Working with Planar images is easy. To access the intensity of a pixel in different colors, simply access the image for that band then use the gray scale accessors functions. Below a code sniplet shows how to create a multi spectral image and set the pixel at (5,5) to have a value of (255,50,50), which would appear to be red in an RGB image.
Planar<GrayU8> image = new Planar<GrayU8>(GrayU8.class,100,200,3); image.getBand(0).set(5,5,255); image.getBand(1).set(5,5,50); image.getBand(2).set(5,5,50);
Sub-Images
A sub-image is an image which is a rectangular region inside a larger image. They are useful when only a part of an image needs to be processed, e.g. region of interest, or when only part of the image should be modified. Creating sub-image is easy, just call the subimage() function, which is part of all images. Any changes you make to a sub-image will affect the larger image too.

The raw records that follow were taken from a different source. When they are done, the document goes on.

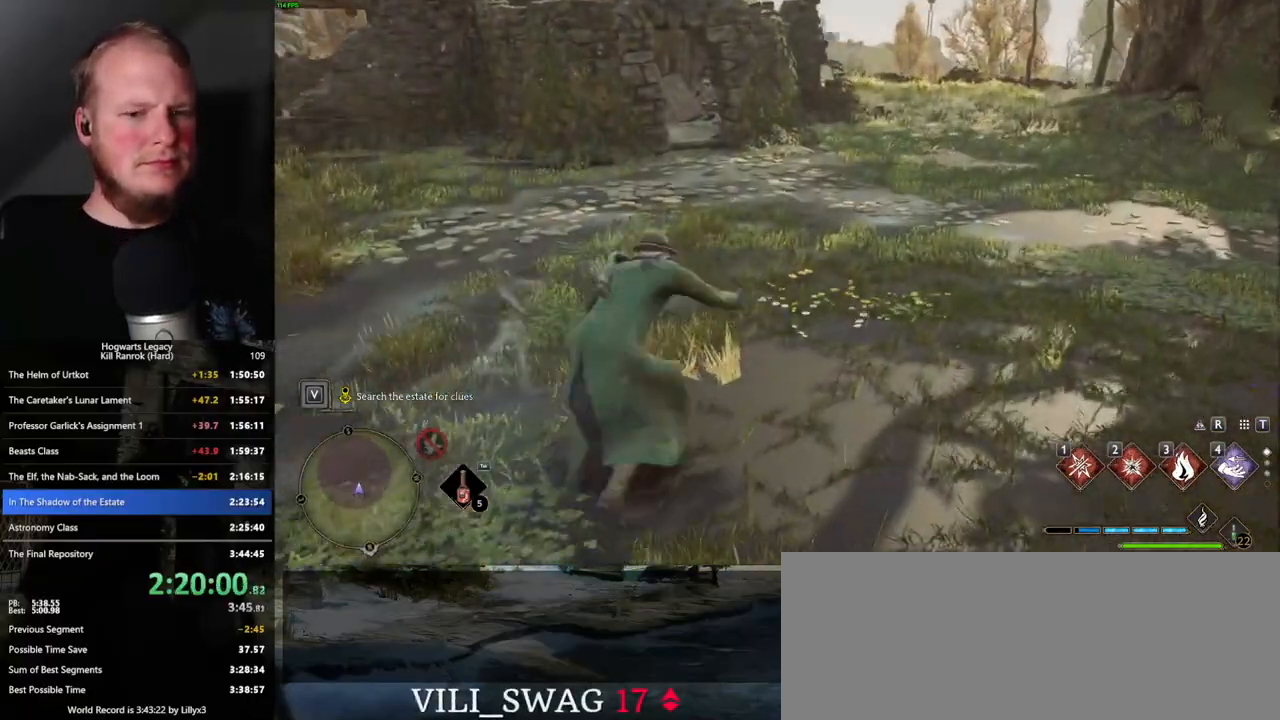
{"keys": ["w"], "mouse": [], "events": [[416, "space", "up"]]}
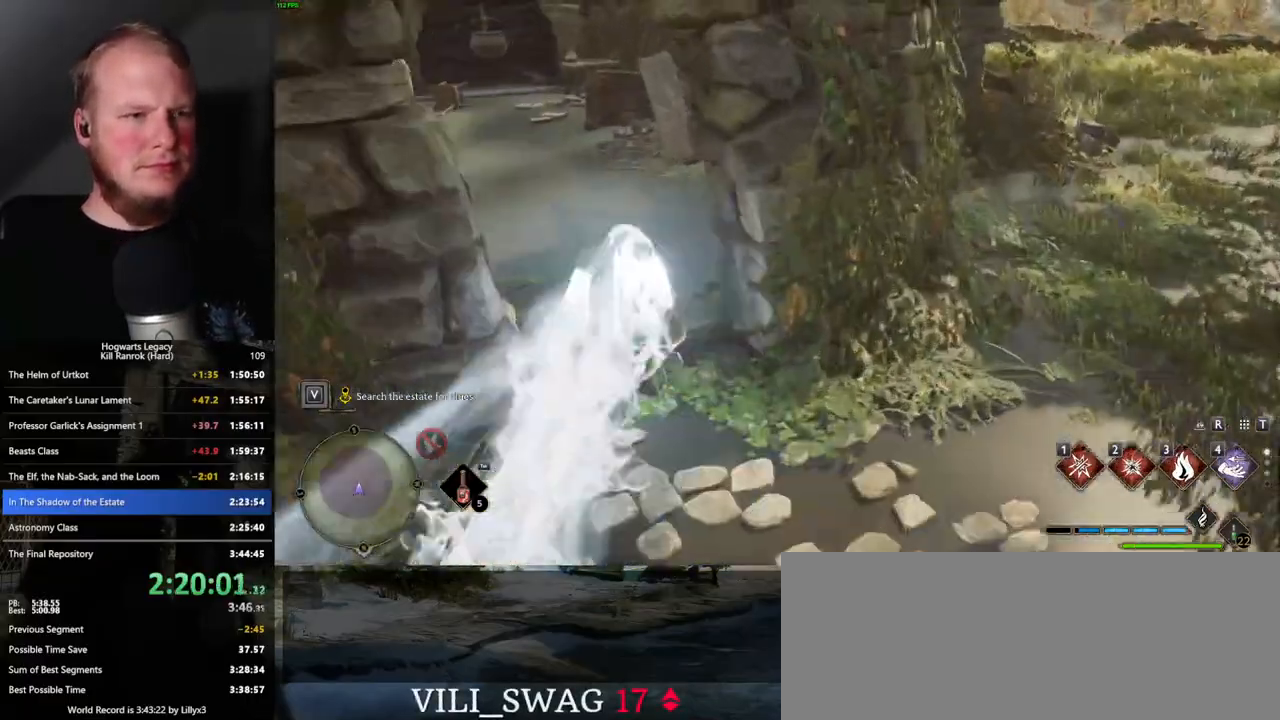
{"keys": ["space", "w"], "mouse": [], "events": [[416, "space", "down"]]}
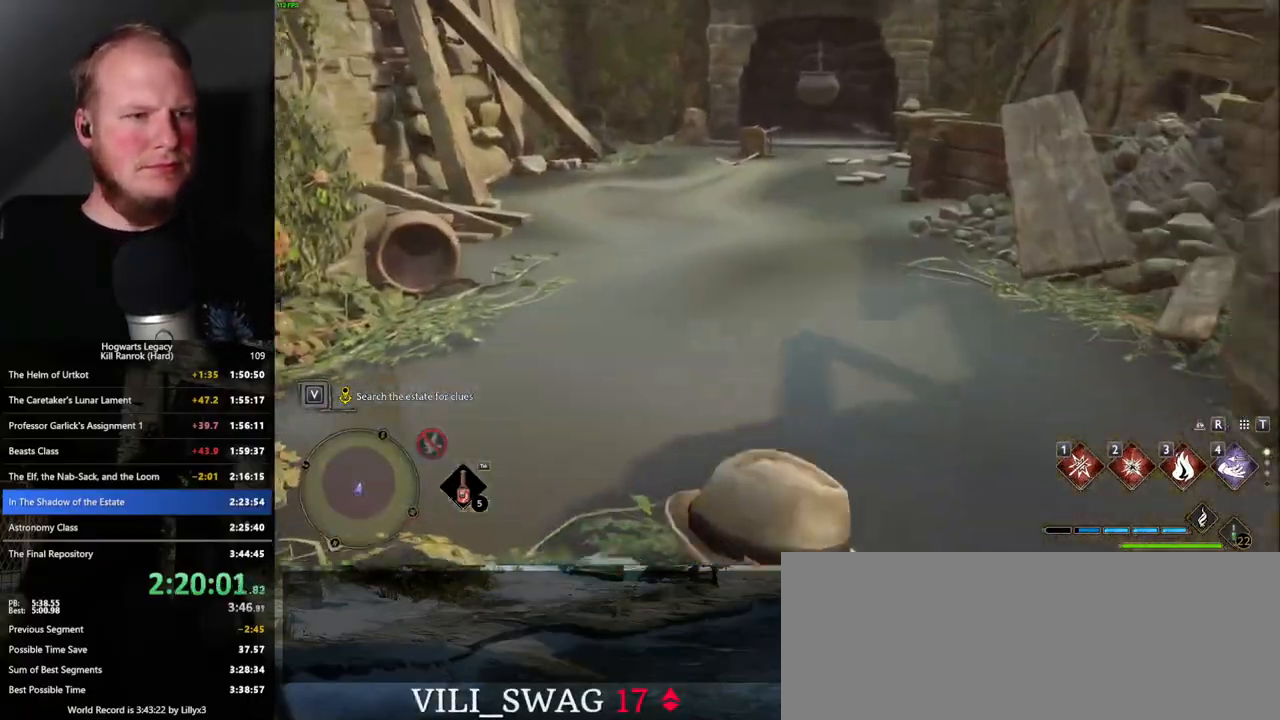
{"keys": ["f", "w"], "mouse": [], "events": [[316, "space", "up"], [500, "f", "down"]]}
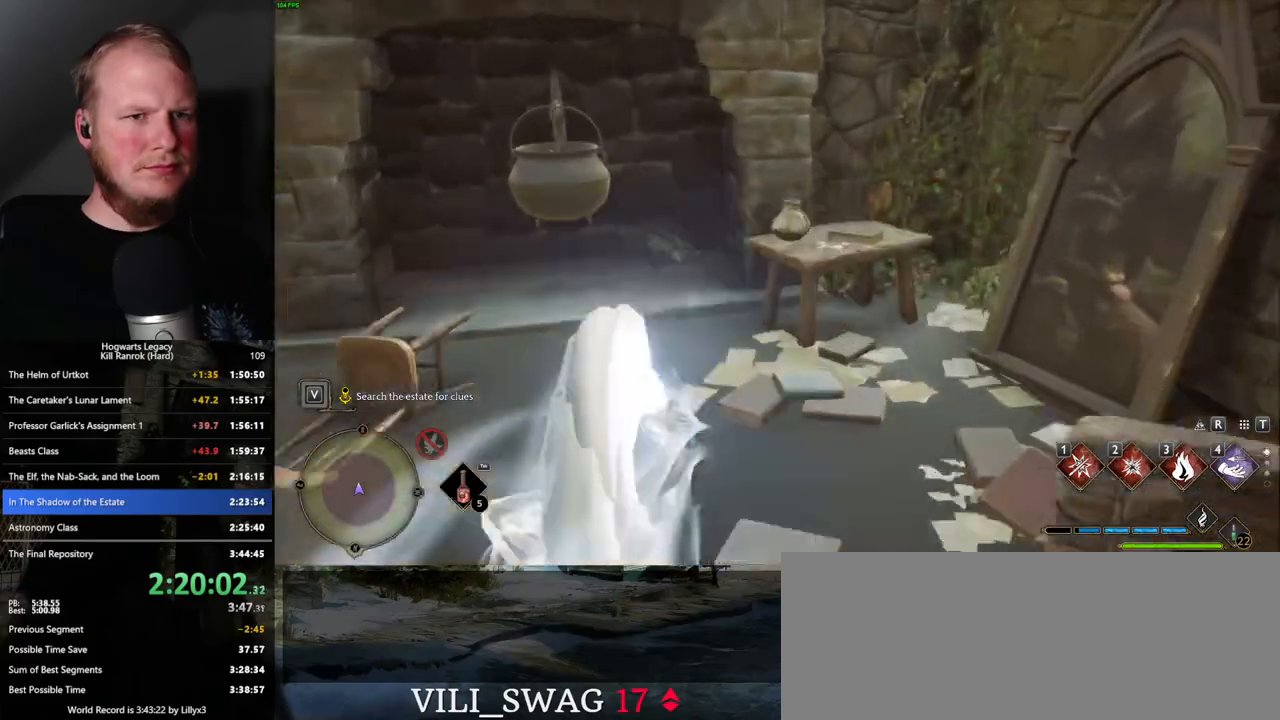
{"keys": ["d", "w"], "mouse": [], "events": [[100, "f", "up"], [216, "f", "down"], [266, "f", "up"], [383, "d", "down"]]}
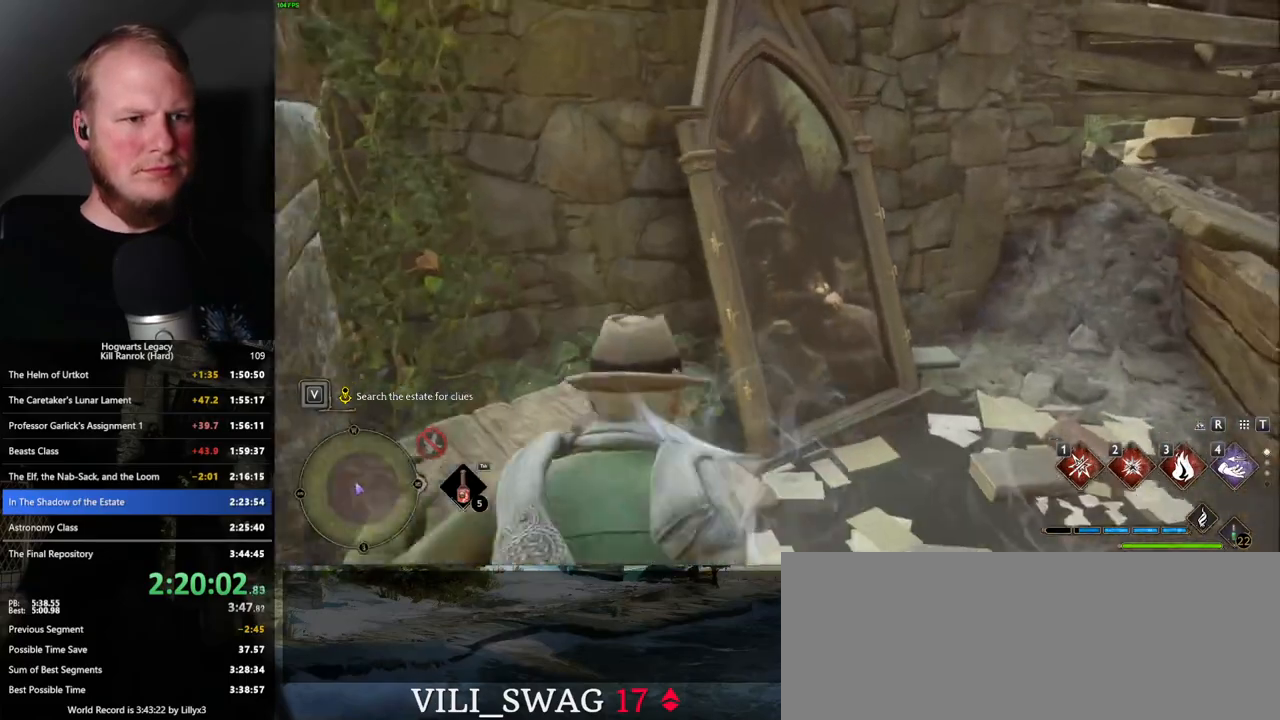
{"keys": ["f"], "mouse": [], "events": [[316, "d", "up"], [450, "f", "down"], [500, "w", "up"]]}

public static void main( String args[] ) { GrayF32 image = new GrayF32(100,100); GrayF32 sub = image.subimage(10,15,30,30); sub.set(0,0,100); System.out.println(sub.get(0,0)); System.out.println(image.get(10,15)); }
This outputs "100" in both print statements because the call to set() affects the sub-image and the original image.
Generics
Generics can be used to improve the readability and abstractness of code. Images in BoofCV use Java generics to provide better type checking in abstracted code.
Type specific code:
public static GrayU8 typeSpecific( GrayU8 image ) { GrayU8 output = new GrayU8(image.width,image.height); BlurImageOps.gaussian(image,output,-1,2,null); return output; }
Abstracted code using generics:
public static <T extends ImageBase> T generic( T image ) { T output = (T)image._createNew(image.width,image.height); GBlurImageOps.gaussian(image, output, -1, 2, null); return output; }
One disadvantage of working with generics is that not all image type errors can be caught at runtime. In the second example above it is possible to pass in an image not supported by GBlurImageOps, which will cause a RuntimeException to be thrown. At the same time it is possible to use generics to only allow a specific type of image.